HANOVER, N.J. — Before defenders Michael Amir Murillo and Fidel Escobar left to join Panama in the FIFA World Cup, New York Red Bulls coach said his team would be “big Panama fans.”

While there was unilateral support for Panama’s first-ever World Cup game, a 3-0 loss to Belgium, there’s some dissension in the ranks as Los Canaleros prepares for their second match in Group  G on Sunday.

Their opponent is England.

Forward Bradley Wright-Phillips is English.

You can see where this is going.

“I don’t want Amir and Fidel to have bad games, but they’ve got to lose that one. I’m sorry,” Wright-Phillips told Pro Soccer USA. “They’re my boys, but they’ve got to lose. Either way, I benefit because England will go through and I’ll get my two good players back into my team.”

Panama currently sit at the bottom of the group on goal differential. An England win, coupled with a Belgium victory over Tunisia, would clinch spots in the knockout round for both of the pre-tournament favorites in Group G.

Although Panama were on the wrong end of a 3-0 scoreline on Monday, Murillo and Escobar — who were both in the starting XI — impressed in 90-minute performances, especially to Marsch.

While not only holding their own against a Red Devils attack that included Eden Hazard (Chelsea), Romelu Lukaku (Manchester United) and Kevin De Bruyne (Manchester City), they also had Panama’s only two shots on frame.
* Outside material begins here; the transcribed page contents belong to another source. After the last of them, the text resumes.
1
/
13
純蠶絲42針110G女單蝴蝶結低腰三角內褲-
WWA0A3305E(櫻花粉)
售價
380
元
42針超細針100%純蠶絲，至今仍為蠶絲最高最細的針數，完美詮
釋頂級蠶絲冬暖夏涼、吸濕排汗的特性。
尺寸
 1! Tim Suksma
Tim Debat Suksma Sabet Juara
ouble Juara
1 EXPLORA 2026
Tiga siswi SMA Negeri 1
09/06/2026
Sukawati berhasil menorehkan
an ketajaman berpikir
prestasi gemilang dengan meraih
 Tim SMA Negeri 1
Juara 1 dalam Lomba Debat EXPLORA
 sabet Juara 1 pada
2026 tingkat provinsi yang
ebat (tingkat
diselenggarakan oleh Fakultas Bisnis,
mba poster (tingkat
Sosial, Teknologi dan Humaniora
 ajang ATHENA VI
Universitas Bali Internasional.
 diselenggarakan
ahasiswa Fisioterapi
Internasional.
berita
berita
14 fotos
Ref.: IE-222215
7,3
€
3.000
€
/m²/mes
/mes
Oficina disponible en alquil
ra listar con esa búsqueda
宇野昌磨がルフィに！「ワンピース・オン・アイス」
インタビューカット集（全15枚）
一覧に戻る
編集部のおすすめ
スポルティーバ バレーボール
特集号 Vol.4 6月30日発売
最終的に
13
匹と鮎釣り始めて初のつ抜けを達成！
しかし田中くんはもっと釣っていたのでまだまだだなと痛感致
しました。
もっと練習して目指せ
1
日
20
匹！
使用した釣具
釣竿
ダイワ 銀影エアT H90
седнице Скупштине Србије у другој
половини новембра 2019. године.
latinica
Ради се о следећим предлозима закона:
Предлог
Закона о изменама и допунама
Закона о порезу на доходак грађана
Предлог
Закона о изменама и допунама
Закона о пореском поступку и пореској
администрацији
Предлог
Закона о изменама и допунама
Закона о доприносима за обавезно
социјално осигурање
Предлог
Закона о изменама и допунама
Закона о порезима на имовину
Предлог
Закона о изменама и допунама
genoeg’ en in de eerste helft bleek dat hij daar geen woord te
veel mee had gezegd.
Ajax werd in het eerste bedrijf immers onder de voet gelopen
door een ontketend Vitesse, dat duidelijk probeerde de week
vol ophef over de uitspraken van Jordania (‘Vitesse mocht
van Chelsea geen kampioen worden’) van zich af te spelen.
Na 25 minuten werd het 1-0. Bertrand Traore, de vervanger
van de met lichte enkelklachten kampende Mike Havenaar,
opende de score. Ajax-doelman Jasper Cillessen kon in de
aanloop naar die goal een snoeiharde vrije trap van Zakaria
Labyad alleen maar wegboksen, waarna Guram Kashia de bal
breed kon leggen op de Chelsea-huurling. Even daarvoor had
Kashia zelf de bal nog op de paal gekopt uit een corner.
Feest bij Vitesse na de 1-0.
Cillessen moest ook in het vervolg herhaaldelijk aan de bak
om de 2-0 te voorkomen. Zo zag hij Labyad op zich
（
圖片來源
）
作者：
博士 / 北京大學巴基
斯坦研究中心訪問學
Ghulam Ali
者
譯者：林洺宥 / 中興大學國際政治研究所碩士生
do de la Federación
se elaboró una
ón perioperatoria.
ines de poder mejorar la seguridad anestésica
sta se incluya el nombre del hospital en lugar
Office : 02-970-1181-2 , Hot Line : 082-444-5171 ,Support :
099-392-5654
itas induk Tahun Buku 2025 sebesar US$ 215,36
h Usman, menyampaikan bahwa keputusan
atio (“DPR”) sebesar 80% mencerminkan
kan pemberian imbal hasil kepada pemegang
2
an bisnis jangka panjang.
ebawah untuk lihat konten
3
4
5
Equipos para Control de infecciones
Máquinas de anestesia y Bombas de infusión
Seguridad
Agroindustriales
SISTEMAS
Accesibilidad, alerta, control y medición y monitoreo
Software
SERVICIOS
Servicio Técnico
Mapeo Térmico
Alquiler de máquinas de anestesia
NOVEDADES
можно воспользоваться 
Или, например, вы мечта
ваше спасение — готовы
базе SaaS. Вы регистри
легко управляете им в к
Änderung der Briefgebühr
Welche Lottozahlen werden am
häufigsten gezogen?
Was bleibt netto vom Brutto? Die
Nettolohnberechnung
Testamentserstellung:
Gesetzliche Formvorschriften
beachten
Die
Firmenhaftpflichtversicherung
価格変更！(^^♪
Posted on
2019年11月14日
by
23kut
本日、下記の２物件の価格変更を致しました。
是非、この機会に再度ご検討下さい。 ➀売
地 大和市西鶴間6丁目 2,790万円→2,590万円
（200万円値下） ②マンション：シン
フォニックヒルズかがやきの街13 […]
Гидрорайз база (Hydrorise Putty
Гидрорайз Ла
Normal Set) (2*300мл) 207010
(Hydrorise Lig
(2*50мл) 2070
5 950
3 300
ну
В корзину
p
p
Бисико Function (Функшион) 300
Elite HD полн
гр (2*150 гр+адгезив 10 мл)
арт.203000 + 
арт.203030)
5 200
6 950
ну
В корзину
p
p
“I thought they both held up really well. I thought Fidel was fantastic. Fidel dealt with transition moments, he dealt with aerial duels, he passed very well out of the back, tactically part of the line in a really good way,” Marsch said. “Amir showed his ease and quality at now making plays with the ball, but also his ability to defend certain moments and the edge that he has. Obviously we all watched the play where he almost was able to create a big chance and a goal and what a moment that would have been.”

Despite their first appearance on the world stage, both Murillo and Escobar — the youngest players among Panama’s defenders — looked comfortable in their skin.

That didn’t surprise Wright-Phillips.

“That’s them,” Wright-Phillips said. “When they first came, we got it wrong. We thought they weren’t trying hard, but they’re just really relaxed and comfortable in their ability. It wasn’t a surprise for me to see them  not nervous and just playing their game because I think that’s just how they are.”

So Wright-Phillips would like to see another solid outing from Murillo and Escobar with his preference being a repeat of the final score from Panama’s first match.

“It’s good to see guys you know playing on the biggest stage,” Wright-Phillips said. “It’s nice. I’m happy for them. They’ve done well individually and hopefully they can carry on.”